While Hannon Hill's Cascade Server is at the heart of Philadelphia University's web content management strategy, a single product cannot always satisfy the disparate (and often transplanted) limbs of an institution where some faculty and staff desire more freedom when it comes to the design, administration and expression of what is traditionally understood as a blog.
Predating our use of Cascade Server by two years, our installation of WordPress on a dedicated server was a stopgap measure instituted first (and still) for our online daily news outlet: PhilaU Today. WordPress was free, open source and easy to install and get up and running. Its community of devoted developers writing plugins for practically everything also made WordPress more appealing than its competition at the time. Once the word spread (a partial pun?), academic programs and services (e.g., Industrial Design or Study Abroad on any given year) began to request installations that would allow them to showcase their particular student work and news — elements not always covered in PhilaU Today or on the recruitment-focused websites for each major. By the time we adopted Cascade, these blogs were legacy, and with our focus on using Cascade to push out the unified design of the juggernaut of our primary domain that encompasses over 50 academic programs, 3 distinct colleges and numerous administrative departments, we made the conscious decision to let the WordPress blogs be while we developed and designed the — by nature of our brand — Philadelphia University website proper.

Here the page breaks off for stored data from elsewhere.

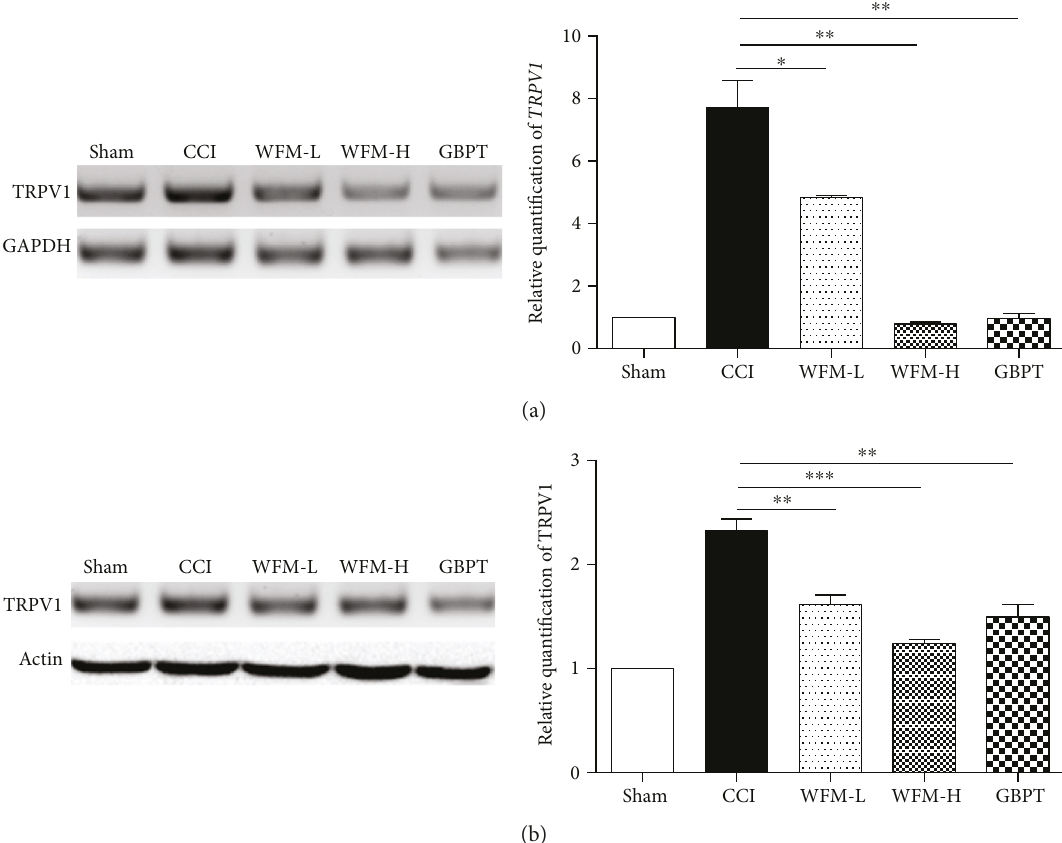
Figure 5: TRPV1 expression is signi fi cantly decreased in the DRG after WFM treatment. (a) Real-time PCR results indicate that TRPV1 expression is decreased after WFM treatment. (b) Western blot results con fi rm that TRPV1 expression is decreased after WFM treatment. ∗ p < 0 05 , ∗∗ p < 0 01 , ∗∗∗ p < 0 001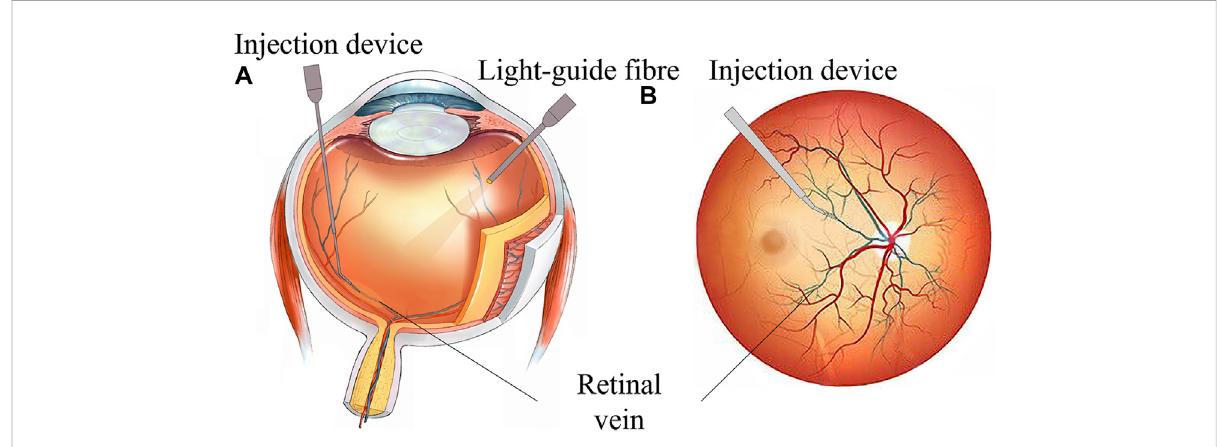
FIGURE 1 RVC surgical manipulation. (A) Coronal plane of the eyeball. (B) Transverse plane of eyeball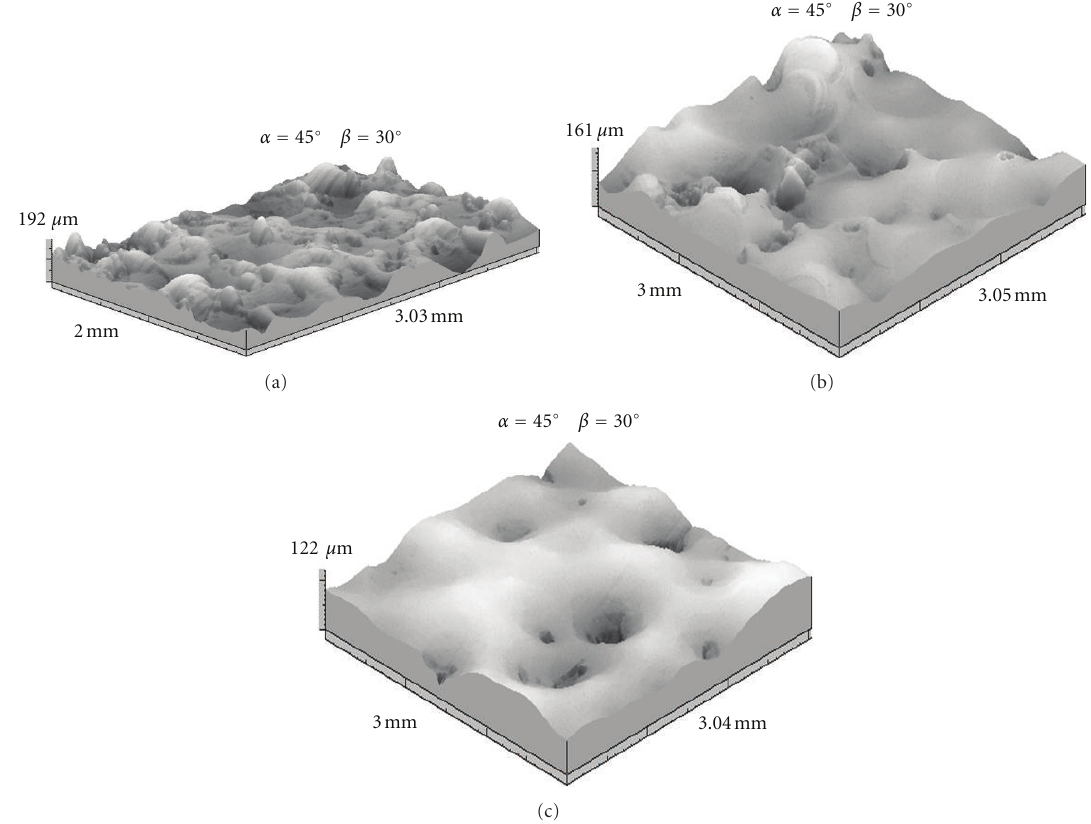
Figure 14: Stereometric image of the surface subjected to the: (a) EDM: cooper electrode, I = 32(A), Ti = 800 ( μ s); (b) EDA: 1H18N9 electrode, I = 32(A), Ti = 3200 ( μ s); (c) EDA + roto peen; n = 4100 (rev/min), t = 75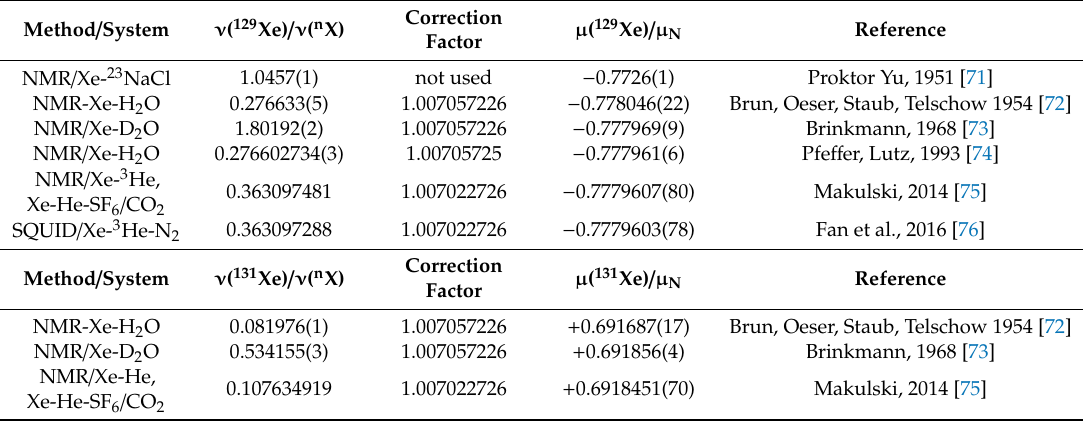
Table 6. Experimental parameters for measuring xenon nuclear magnetic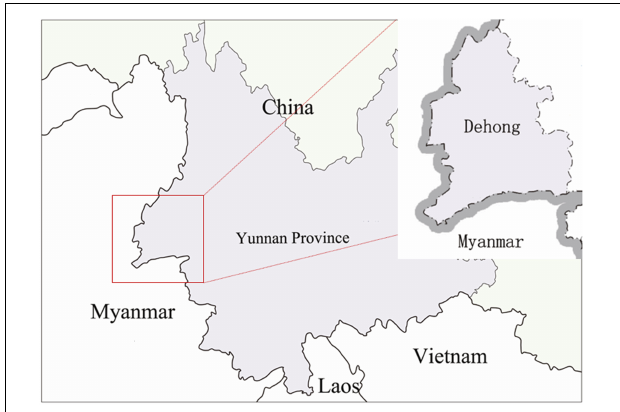
FIGURE 1 | Study site location at the China-Myanmar border. The black dotted line with a gray shadow shows the border between China and Myanmar, and the light purple area indicates the region of Yunnan Province. The red box indicates our study site. Magnified images of boxed areas are shown in the upper right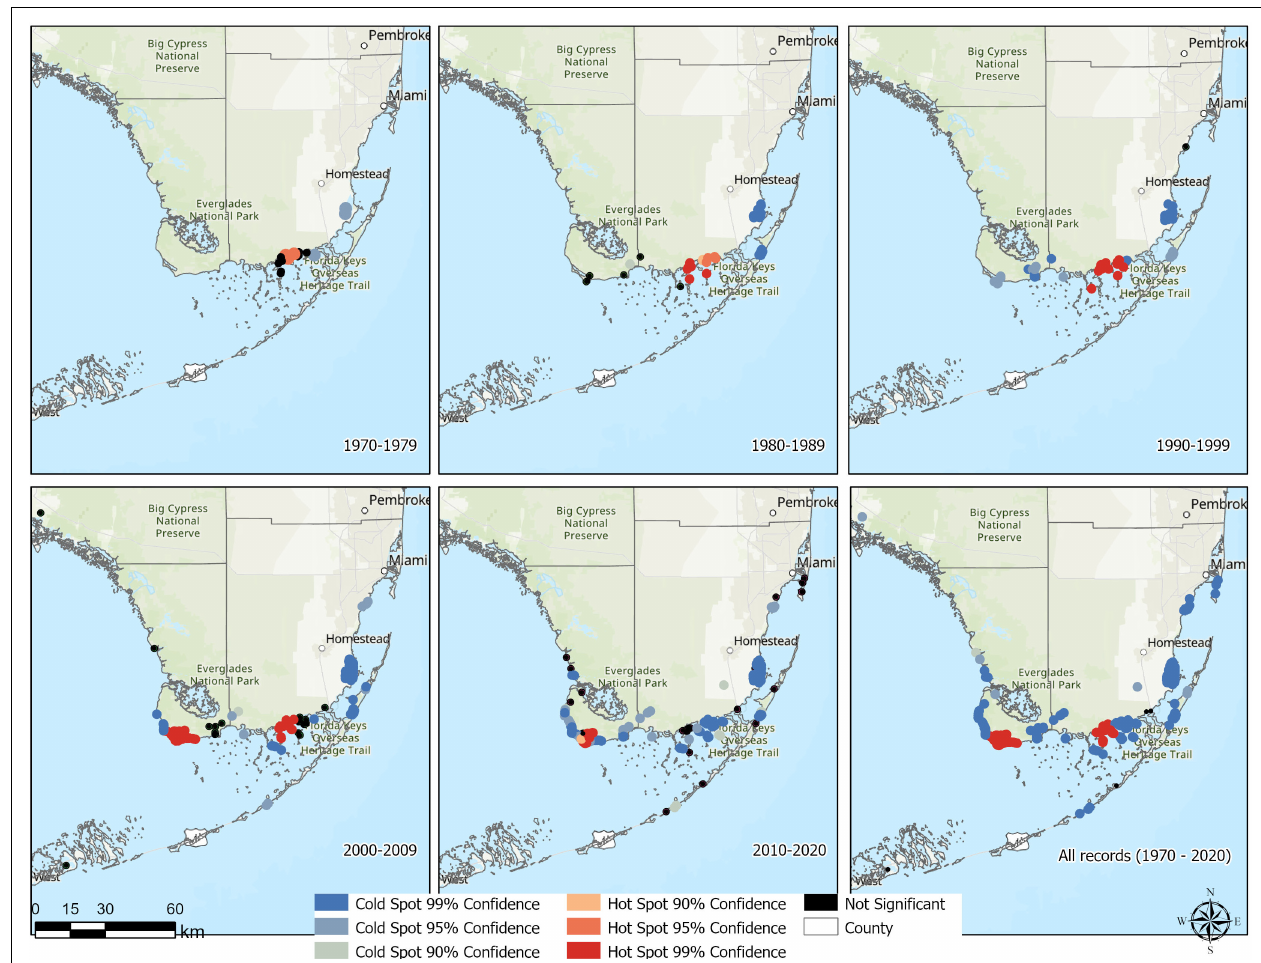
FIGURE 3 | Optimized hot spot analysis of American crocodile ( Crocodylus acutus ) nests registered across South Florida, United States from 1970 to 2020. Red dots represent hot spot areas with different levels of evidence (strong ≤ 99 %, moderate ≤ 95 %, and weak ≤ 90 %) where high incident counts (high and repeated number of nests) cluster based on a specific distance band (see Table 3 for details). In contrast, blue-grayish dots represent cold areas with different levels of evidence where low incident counts (low but repeated number of nests) cluster based on a specific distance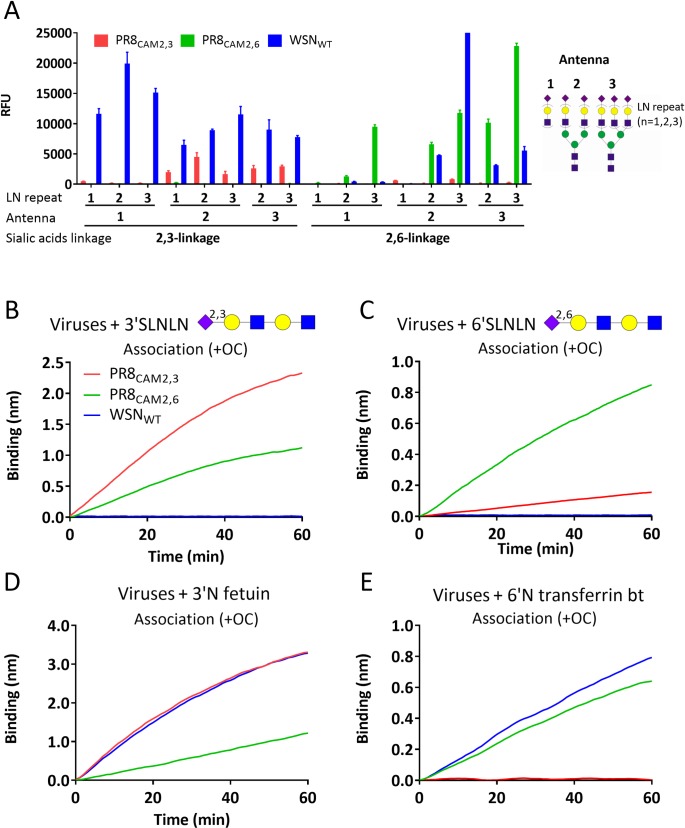
Quantification of virus binding specificity by BLI.(A) Specificity of recombinant soluble HA trimers of PR8CAM2,3, PR8CAM2,6 or WSNWT was determined by glycan array analysis. Binding to mono-, bi- and tri-antennary glycans carrying one, two or three LacNAc repeats terminated with a α2,3- or α2,6-linked SIA is indicated. Means of 6 independent replicates are graphed, standard errors of the means are indicated. Biotinylated 3’SLNLN or 6’SLNLN (B, C), Fc-tagged 3’N fetuin (D) or biotinylated 6’N transferrin (6’N transferrin bt) (E) were loaded to maximum levels to SA or Protein A biosensors after which binding of 100 pM PR8CAM2,3, PR8CAM2,6 or WSNWT virus was monitored for 60 minutes in the presence of 10 μM OC.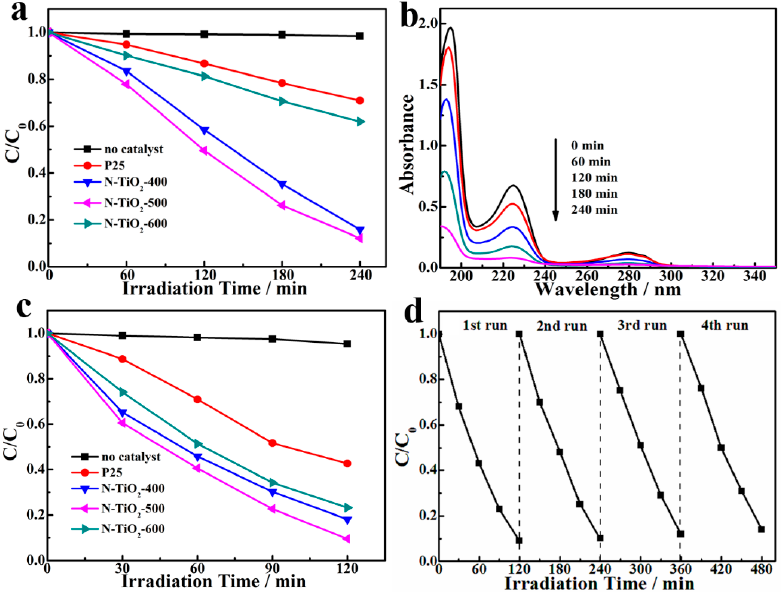
Figure 5. ( a ) Comparison of photocatalytic activities for 4-chlorophenol (4-CP) degradation ( b ) the temporal ultraviolet-visible spectral variation of 4-CP solution during photocatalytic reaction on N-TiO 2 -500 sample; ( c ) comparison of photocatalytic activities for methylene blue (MB) degradation; ( d ) stability experiments for MB degradation on N-TiO 2 -500 sample.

After establishing the wireframes, information architecture and all of the supporting design and scripting elements that would become our primary, recruitment-focused domain, it became clear to a small department of IT staff and an even smaller department of Marketing and Public Relations (which includes web communications) that WordPress blogs — providing that they were initially setup by Marketing and IT with a top level admin from each that could not be removed from users — would continue. Seven years on, and these blogs have not only continued, but thrived to now include over 70 blogs.
Many provisos are in place for those who blog using WordPress: 1) the initial setup, approval of blog design (which was encouraged to be unique and fitting for the program it served), and right to override or edit content must remain centralized with marketing staff; 2) blogs could not violate the University brand (outlined in our Style Guide); 3) blogs must be maintained with current content as any blog untended for weeks at a time is the kiss of death; and 4) use of WordPress must be restricted to blogs. Regarding the latter, it is great that WordPress sites have now advanced to the point where they can be setup to act as standalone sites (i.e., not traditional blogs). But our policy was clear: official departmental sites were to built within Cascade Server. To do otherwise would risk not only redundancy of information, but also misrepresentation of the institution by well meaning people who do not nor could ever represent the institution as a whole.
These blogs could have been brought into Cascade Server. We considered that option. But legacy site management being what it is, we chose to retain the separate WordPress server and maintain it as our place where members of the University community could contribute to our brand story without diluting the precision work that goes into the design and maintenance of the primary domain.